The first thing that struck me was the yelling and the throwing of things. All things, it didn’t matter, like clothes, boxes filled with things, and loud things like plastic CD cases and metal table sculptures, but mostly the yelling and the stress of an uneasy house. The crying of both parent and child were next and the pills, or the lying of taking the pills, finalized the feeling of my teenage years among a brother who was diagnosed with bipolar disorder, a mental illness depicted on point in the movie Silver Linings Playbook.
The always down and uncontrollable behavior that I always blamed on his foggy sense of purpose was actually his mental disorder screaming at us to do something. Which led my family and I screaming at God to do something, to give a little. But really we could never do anything without my brother being open to the whole idea of living with bipolar, knowing what it meant, and doing something about it.
It’s become a common line in every day speech as a joke or a poke at a friend’s spastic moments: “Calm down, Crazy!” When Jennifer Lawrence says it in the movie to Bradley Cooper, the actor playing Pat who has bipolar, it begins to have a different meaning. But without knowing the disorder or how it works inside of a person’s mind, it’s how one reacts. I called him crazy because it’s the definition of what it looks like without medicine. At least from a sister’s point of view, that’s what it looks like.
So fifteen minutes into Silver Linings Playbook I almost turned it off. I almost turned it off because it flashbacked to my life as a constantly scared, tense, and hateful sister. Something always happened… all the time. There was never one day when we had a good day as a family. And it was his fault in my mind. My brother would wake me up in the middle of the night to tell me he’s “sorry, Bud” and “I have this really great idea, Bud” or he’d sit on the edge of my bed and tell me his newest idea, which was filled with his most recent philosophical outlook on life and what it all meant in the bigger sense. It made no sense. He was and continues to be in his head, always. If he wasn’t drunk, he was projecting his most current reason for life while blaring depressive music like Bittersweet Symphony. He saw things no one else saw, he’d say. He realized the bigger meaning of life, but at the same time could never convince himself that there was one. He’d yell all the time and when he was happy, he was unbelievably happy; so hyper he’d be bouncing off the walls and telling everyone he loves them every half an hour.

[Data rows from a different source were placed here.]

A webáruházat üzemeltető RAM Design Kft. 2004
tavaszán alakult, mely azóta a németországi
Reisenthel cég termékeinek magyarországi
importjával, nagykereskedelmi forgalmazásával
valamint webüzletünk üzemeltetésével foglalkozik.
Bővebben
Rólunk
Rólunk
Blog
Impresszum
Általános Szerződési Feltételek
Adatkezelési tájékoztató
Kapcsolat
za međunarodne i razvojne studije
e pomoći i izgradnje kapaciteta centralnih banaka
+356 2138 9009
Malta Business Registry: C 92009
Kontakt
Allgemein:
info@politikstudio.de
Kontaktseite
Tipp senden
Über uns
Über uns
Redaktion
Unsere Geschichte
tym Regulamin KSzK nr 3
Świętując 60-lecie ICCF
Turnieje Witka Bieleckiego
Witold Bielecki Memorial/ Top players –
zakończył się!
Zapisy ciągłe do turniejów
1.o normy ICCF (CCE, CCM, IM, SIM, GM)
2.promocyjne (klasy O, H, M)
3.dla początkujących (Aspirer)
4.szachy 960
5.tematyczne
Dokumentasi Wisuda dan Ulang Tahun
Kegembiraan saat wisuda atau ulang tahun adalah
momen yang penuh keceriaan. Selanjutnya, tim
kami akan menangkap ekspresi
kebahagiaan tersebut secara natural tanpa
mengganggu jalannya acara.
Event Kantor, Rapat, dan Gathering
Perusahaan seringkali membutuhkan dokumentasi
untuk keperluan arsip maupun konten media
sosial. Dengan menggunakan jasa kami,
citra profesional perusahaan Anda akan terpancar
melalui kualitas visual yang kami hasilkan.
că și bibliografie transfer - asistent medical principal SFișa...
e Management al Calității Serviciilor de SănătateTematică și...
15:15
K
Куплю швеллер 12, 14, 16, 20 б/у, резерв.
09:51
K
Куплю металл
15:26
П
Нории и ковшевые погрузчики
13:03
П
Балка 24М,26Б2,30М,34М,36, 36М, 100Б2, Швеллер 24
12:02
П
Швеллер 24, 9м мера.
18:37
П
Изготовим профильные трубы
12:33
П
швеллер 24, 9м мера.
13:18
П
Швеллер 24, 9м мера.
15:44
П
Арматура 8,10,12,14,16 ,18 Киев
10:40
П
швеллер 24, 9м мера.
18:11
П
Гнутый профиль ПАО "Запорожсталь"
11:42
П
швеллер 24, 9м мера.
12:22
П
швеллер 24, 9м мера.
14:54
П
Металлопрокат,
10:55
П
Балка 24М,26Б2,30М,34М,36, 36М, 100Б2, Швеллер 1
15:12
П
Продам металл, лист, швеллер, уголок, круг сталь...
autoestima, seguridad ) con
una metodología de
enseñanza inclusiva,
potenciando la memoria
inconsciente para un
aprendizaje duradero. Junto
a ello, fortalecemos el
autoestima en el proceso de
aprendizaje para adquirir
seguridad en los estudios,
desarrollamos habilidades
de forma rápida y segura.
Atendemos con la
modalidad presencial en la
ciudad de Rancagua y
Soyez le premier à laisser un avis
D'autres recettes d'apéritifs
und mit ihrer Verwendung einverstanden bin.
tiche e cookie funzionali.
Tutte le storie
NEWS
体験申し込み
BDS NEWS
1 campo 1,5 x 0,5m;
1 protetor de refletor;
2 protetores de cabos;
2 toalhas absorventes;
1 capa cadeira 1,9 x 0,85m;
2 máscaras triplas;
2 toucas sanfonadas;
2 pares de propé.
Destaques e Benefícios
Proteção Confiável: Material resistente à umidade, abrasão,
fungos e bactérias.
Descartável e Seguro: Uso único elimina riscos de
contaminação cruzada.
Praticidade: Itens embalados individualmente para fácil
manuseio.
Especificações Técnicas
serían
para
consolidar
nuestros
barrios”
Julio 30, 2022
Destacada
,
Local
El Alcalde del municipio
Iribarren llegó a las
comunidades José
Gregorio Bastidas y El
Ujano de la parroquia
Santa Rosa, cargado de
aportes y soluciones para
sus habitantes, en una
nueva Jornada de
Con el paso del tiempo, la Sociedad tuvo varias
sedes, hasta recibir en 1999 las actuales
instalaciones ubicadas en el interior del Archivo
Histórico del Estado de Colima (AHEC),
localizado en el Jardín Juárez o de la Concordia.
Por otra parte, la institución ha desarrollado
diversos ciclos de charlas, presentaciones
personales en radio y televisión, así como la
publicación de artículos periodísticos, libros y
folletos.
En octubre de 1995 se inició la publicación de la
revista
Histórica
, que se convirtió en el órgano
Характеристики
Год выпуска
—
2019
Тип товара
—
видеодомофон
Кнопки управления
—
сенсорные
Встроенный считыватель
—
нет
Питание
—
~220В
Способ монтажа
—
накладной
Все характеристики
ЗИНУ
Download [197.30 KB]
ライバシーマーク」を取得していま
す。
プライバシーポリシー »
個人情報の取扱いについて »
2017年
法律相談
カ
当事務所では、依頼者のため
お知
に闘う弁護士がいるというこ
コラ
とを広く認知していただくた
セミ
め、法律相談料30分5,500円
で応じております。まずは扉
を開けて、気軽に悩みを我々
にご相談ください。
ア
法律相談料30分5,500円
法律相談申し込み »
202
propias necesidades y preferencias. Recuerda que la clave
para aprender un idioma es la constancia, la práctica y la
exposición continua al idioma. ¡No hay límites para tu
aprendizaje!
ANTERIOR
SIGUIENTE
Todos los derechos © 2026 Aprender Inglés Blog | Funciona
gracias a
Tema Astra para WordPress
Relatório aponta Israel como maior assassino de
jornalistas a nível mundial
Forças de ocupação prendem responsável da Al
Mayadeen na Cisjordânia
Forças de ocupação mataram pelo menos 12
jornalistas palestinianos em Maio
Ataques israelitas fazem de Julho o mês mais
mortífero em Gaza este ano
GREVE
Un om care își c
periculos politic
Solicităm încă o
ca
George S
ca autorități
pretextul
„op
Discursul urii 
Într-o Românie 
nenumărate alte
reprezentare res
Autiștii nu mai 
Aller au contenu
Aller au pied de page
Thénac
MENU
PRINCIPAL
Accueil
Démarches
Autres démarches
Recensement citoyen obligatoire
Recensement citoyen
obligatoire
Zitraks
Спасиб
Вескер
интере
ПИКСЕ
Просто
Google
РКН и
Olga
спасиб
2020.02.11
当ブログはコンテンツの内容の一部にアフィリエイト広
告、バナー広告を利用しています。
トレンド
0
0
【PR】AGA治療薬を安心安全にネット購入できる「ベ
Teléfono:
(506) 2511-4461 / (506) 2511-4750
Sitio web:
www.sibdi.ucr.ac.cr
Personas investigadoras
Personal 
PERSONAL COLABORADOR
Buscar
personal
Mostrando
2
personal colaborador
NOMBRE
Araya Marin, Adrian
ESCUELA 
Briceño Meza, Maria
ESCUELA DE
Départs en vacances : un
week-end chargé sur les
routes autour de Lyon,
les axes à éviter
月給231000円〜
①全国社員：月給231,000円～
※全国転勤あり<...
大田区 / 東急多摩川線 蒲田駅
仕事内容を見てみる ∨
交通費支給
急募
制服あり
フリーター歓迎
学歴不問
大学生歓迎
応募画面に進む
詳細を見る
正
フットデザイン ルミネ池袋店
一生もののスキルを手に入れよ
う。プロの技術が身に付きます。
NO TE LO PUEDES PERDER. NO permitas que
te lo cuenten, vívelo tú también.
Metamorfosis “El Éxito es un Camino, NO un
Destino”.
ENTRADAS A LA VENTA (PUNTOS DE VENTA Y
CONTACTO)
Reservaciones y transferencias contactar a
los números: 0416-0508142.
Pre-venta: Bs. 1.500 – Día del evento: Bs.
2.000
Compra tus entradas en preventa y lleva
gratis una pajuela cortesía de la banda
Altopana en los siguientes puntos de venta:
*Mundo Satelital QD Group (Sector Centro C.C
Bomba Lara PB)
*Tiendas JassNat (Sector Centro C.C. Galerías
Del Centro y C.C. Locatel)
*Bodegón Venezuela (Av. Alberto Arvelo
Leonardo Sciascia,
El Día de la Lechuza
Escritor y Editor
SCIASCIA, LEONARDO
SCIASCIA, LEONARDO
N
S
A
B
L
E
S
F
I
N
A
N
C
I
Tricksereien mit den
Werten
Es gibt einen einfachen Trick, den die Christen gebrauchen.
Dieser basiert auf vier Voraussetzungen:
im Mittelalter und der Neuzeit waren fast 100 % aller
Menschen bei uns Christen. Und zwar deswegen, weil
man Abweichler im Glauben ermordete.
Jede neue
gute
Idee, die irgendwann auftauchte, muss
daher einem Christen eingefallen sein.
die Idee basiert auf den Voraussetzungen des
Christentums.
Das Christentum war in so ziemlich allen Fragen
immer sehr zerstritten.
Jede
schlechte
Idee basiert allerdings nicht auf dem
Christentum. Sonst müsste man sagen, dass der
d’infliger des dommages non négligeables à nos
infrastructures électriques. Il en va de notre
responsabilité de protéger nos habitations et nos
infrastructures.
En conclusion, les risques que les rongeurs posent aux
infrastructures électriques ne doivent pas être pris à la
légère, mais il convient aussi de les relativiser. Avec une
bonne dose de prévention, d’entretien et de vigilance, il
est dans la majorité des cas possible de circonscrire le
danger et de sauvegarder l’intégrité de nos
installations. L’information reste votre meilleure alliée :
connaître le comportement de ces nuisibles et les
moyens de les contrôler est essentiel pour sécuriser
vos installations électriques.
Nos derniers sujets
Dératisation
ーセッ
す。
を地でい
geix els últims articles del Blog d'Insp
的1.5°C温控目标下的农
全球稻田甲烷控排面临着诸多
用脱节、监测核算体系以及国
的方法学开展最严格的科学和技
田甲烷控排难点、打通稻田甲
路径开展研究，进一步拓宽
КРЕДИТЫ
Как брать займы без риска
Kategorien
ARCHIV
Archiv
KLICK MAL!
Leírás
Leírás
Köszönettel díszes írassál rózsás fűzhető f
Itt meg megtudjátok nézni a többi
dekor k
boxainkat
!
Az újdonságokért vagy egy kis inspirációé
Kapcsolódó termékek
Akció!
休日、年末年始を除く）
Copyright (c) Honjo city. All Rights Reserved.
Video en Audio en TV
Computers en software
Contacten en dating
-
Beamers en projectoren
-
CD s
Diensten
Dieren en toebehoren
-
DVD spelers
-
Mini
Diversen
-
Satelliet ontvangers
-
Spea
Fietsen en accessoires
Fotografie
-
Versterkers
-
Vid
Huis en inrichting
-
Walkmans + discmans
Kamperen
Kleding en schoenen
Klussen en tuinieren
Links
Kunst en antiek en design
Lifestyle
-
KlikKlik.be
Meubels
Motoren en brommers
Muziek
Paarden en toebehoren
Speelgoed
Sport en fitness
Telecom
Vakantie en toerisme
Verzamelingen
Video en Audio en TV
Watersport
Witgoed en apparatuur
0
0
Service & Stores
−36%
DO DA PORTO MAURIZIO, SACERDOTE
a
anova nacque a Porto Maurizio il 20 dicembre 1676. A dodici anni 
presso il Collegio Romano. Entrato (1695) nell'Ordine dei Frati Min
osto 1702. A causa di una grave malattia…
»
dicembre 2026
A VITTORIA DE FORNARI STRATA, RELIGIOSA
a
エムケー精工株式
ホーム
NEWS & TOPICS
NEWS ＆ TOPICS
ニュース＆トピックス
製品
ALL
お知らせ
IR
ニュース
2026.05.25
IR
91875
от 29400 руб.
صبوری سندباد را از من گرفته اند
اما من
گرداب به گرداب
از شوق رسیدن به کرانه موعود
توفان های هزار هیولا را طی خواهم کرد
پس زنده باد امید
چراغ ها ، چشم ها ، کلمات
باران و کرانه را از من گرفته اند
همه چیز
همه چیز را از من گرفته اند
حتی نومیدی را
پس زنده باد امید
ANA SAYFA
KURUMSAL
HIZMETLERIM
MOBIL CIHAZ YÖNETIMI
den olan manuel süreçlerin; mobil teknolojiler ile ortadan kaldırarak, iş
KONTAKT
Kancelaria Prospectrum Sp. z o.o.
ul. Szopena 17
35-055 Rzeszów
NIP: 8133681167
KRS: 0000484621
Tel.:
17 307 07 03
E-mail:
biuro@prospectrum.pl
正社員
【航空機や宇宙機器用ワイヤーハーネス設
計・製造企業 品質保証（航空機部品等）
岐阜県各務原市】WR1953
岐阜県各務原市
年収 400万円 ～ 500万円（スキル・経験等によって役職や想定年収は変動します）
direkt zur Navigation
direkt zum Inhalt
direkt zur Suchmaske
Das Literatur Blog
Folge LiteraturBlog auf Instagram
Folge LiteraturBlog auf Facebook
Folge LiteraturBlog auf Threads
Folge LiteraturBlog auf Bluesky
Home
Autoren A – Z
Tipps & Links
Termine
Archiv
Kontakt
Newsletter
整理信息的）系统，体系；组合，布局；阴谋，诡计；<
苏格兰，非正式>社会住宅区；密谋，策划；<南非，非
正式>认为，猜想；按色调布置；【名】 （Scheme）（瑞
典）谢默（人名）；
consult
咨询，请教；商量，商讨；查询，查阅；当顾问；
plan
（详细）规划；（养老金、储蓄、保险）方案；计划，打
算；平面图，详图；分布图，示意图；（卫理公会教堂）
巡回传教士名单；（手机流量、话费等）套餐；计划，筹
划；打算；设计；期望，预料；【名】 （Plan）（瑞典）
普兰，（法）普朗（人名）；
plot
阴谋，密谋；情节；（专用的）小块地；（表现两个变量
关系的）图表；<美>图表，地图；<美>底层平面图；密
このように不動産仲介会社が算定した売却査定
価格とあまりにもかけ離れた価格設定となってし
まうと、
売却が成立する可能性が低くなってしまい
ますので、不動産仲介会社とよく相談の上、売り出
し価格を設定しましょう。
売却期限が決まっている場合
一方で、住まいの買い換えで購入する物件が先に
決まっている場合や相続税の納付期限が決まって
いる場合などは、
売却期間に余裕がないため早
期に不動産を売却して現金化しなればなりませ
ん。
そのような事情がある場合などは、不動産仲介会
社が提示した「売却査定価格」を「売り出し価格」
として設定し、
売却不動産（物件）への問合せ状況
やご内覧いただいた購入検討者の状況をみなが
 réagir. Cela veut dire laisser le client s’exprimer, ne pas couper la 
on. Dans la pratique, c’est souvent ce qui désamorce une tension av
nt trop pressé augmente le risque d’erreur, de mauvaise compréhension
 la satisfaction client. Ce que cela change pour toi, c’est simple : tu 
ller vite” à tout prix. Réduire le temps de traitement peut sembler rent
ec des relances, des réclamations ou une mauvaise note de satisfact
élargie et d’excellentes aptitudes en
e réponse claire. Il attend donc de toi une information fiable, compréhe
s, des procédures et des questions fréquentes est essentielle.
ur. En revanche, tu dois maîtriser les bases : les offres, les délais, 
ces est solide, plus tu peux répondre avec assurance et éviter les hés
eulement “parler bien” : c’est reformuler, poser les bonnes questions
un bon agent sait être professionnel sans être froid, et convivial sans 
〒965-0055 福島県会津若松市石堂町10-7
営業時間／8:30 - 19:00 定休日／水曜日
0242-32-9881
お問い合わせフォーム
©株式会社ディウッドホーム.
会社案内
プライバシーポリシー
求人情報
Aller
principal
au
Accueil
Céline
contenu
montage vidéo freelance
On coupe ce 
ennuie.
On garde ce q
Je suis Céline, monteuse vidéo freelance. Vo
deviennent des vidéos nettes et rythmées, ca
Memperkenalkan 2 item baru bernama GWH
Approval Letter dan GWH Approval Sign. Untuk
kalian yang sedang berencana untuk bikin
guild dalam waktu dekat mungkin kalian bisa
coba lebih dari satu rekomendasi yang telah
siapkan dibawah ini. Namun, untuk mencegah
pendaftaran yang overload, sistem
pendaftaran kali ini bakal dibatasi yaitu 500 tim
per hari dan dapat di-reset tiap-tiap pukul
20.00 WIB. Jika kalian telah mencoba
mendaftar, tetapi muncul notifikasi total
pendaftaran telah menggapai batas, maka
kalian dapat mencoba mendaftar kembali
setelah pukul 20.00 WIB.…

I haven’t sat on a couch with him in over seven years because he became an alcoholic and drove a car, but what contributed to this was not knowing how to handle his disorder, how to handle all the intense feelings – the up up ups or the completely downs – or how to be himself in a body that constantly played tricks. Now I can’t make up excuses for his decisions because believe me I’m the last person to do that. But my brother is a good kid (a kid of 31 years) and I can’t trust him because I’ve never seen anything but the unexpected and scary emotions. I don’t know how to include that in my life.
I think this is a hole in our society. We ignore or disown anyone who can’t swallow back his or her tears or who can’t handle reality just like us. We shun them out and let them struggle. I’m guilty of this with my brother. I don’t know how to handle it and I never really cared to help him because he made my life hell. He was a nightmare for many reasons but if people watch this movie, they will get a glimpse of how my brother and people like him are, what he struggles with still today, and how it affects the family – those family scenes are all too familiar.
While watching, I was torn to be enraged at having this life, cry because it threw me back in the room at age 15 trying to calm him down, or to protect my mother from ever seeing this movie because she may not be able to handle the truth of it all, for her to experience it once again. I don’t know whether to go out and buy the DVD and save it or never watch it again because the memories are so vivid without it. But at least a brutal story such as Silver Linings Playbook ended happily and taught me about excelsior, aka silver linings, which overall gives me hope for my brother.
I’ve never shaken more than while watching this movie and I thank God that my brother is getting help, getting his life on track, and will soon be reunited with our family to make a fresh start with all the right help for his bipolar disorder. My heart goes out to all those living with bipolar and their loved ones because in a sense we are all stronger than we know.